Mais surtout, elle constitue désormais un pilier culturel incontournable — un spectacle à part entière, un « chaud business » où les appétits de l’ego prennent le pas sur ceux du ventre. On ne se nourrit plus : on se met en scène. On ne savoure plus la substance : on exhibe la forme sur Instagram. Quand la cuisine devient un divertissement, c’est que la faim ne réside plus dans l’assiette, mais dans l’âme.

Derrière le culte du bien-manger, se cache la même mécanique de contrôle : éveiller le manque, puis le combler artificiellement. La gastronomie n’est plus qu’un maillon de la grande chaîne alimentaire matricielle — une liturgie du goût qui attise la faim sans jamais la satisfaire.

Tout comme le gratin militaire ou hollywoodien, les Top Chefs ont eux aussi leurs étoiles. Qu'elles s'épinglent aux toques ou aux uniformes, ou qu’elles soient incrustées dans un dallage de ciment, toutes renvoient à la même voûte : celle du ciel archontique. Ces étoiles, qu’on brandit comme symboles d’excellence, sont en réalité les sceaux d’un asservissement brillant. 

On n’élève plus les consciences : on les fait miroiter. Et peu importe la somme de miettes qu'on nous octroie : la note est toujours salée, et le goût, amer.

Le Dernier Repas

Et puisque tout finit toujours autour d'une table, qu'il s'agisse d'aveux forcés ou de vœux pieux formulés dans les vapeurs d'alcool (qui maintiennent dans un état de conscience diminué), aucune recette archontique n'a été plus savamment mijotée que celle du dernier repas. Sous prétexte de communion et de partage, la Cène n’a jamais été qu’un protocole d’assimilation. Car le sang, bien avant d’être un symbole de vie, est un vecteur de mémoire.

Dire « ceci est mon sang » revient à offrir ses mémoires à l’absorption, à l’intégration. Et qui boit ce sang, boit aussi l’égrégore qui l’habite. Ainsi s’est fondée la première grande cuisine du karma : un festin vibratoire où l’humain, croyant communier, s’est relié par le sang à l’intelligence archontique qu’il vénérait.

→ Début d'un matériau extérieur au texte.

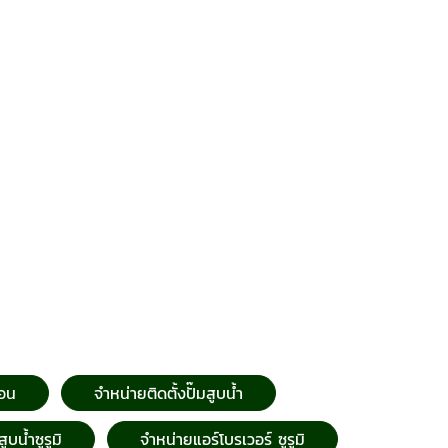
กอน
จำหน่ายติดตั้งปั๊มสูบน้ำ
ูบน้ำซูรูมิ
จำหน่ายแอร์โบรเวอร์ ซูรูมิ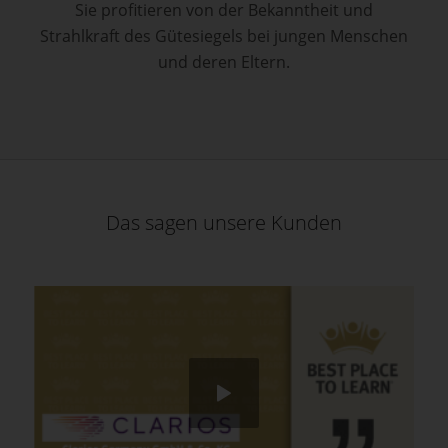
Sie profitieren von der Bekanntheit und
Strahlkraft des Gütesiegels bei jungen Menschen
und deren Eltern.
Das sagen unsere Kunden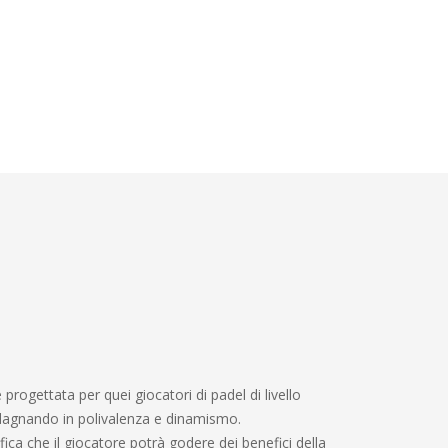
ogettata per quei giocatori di padel di livello
dagnando in polivalenza e dinamismo.
fica che il giocatore potrà godere dei benefici della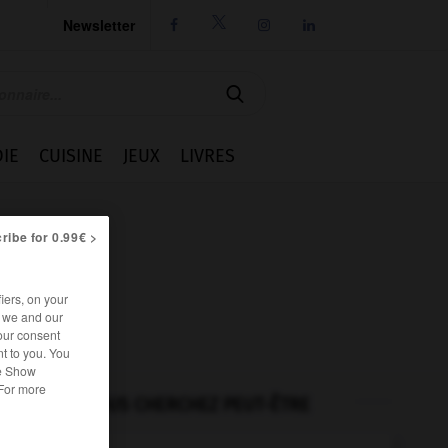
Newsletter




IE
CUISINE
JEUX
LIVRES
ribe for 0.99€ >
iers, on your
r we and our
our consent
t to you. You
he Show
 For more
VOUS CHERCHEZ PEUT-ÊTRE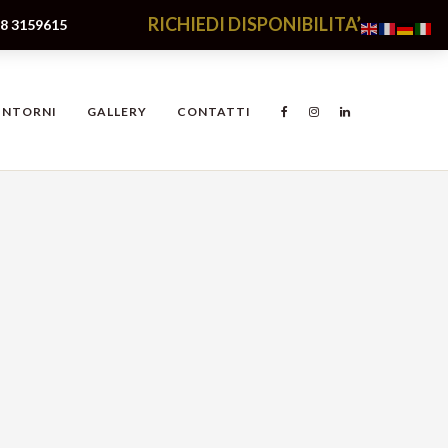
RICHIEDI DISPONIBILITA’
8 3159615
INTORNI
GALLERY
CONTATTI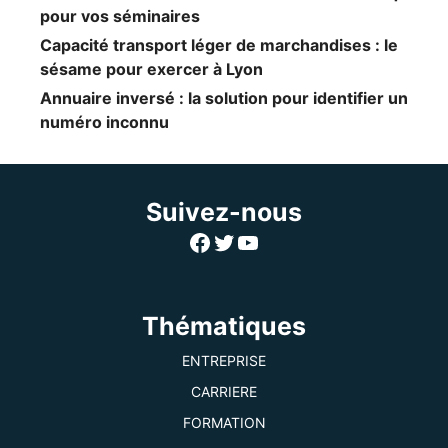
pour vos séminaires
Capacité transport léger de marchandises : le
sésame pour exercer à Lyon
Annuaire inversé : la solution pour identifier un
numéro inconnu
Suivez-nous
Facebook
Twitter
YouTube
Thématiques
ENTREPRISE
CARRIERE
FORMATION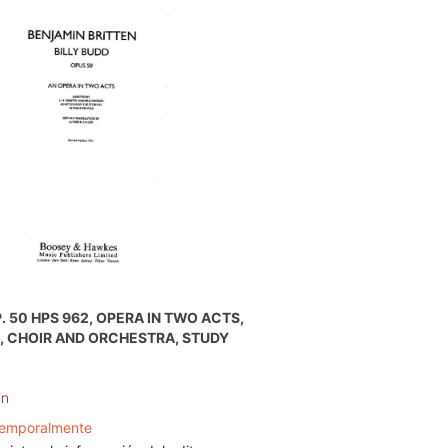
. 50 HPS 962, OPERA IN TWO ACTS,
, CHOIR AND ORCHESTRA, STUDY
in
temporalmente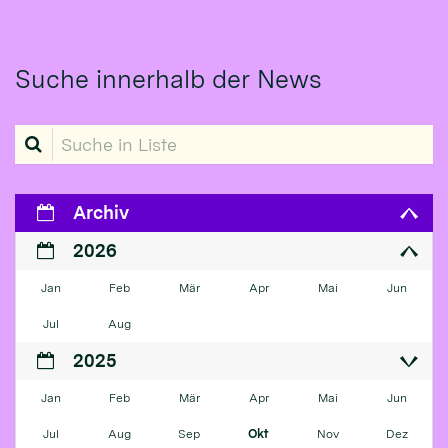
Suche innerhalb der News
Suche in Liste
Archiv
2026
Jan
Feb
Mär
Apr
Mai
Jun
Jul
Aug
2025
Jan
Feb
Mär
Apr
Mai
Jun
Jul
Aug
Sep
Okt
Nov
Dez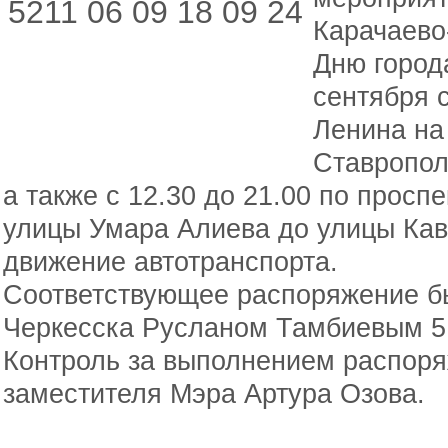
Карачаево
Дню город
сентября с
Ленина на
Ставропол
а также с 12.30 до 21.00 по проспе
улицы Умара Алиева до улицы Кав
движение автотранспорта.
Соответствующее распоряжение б
Черкесска Русланом Тамбиевым 5 
Контроль за выполнением распоря
заместителя Мэра Артура Озова.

Le vin n’y était qu’un code, une signature. Derrière la promesse d’un salut collectif se cachait le projet d’une ruche : un seul corps, un seul esprit, un seul réseau. L’assimilation n’était pas métaphorique. Elle était cellulaire.

S’il faut rire ou chanter au milieu d’un festin,
Un docteur est alors au bout de son latin :
Un goinfre en a toute la gloire.
Allez, vieux fous, allez apprendre à boire.

Nicolas Boileau-Despréaux

Et tandis que les convives lèvent encore leurs coupes en croyant trinquer à la « vie », les archontes, eux, savourent leur repas : l’humanité al dente.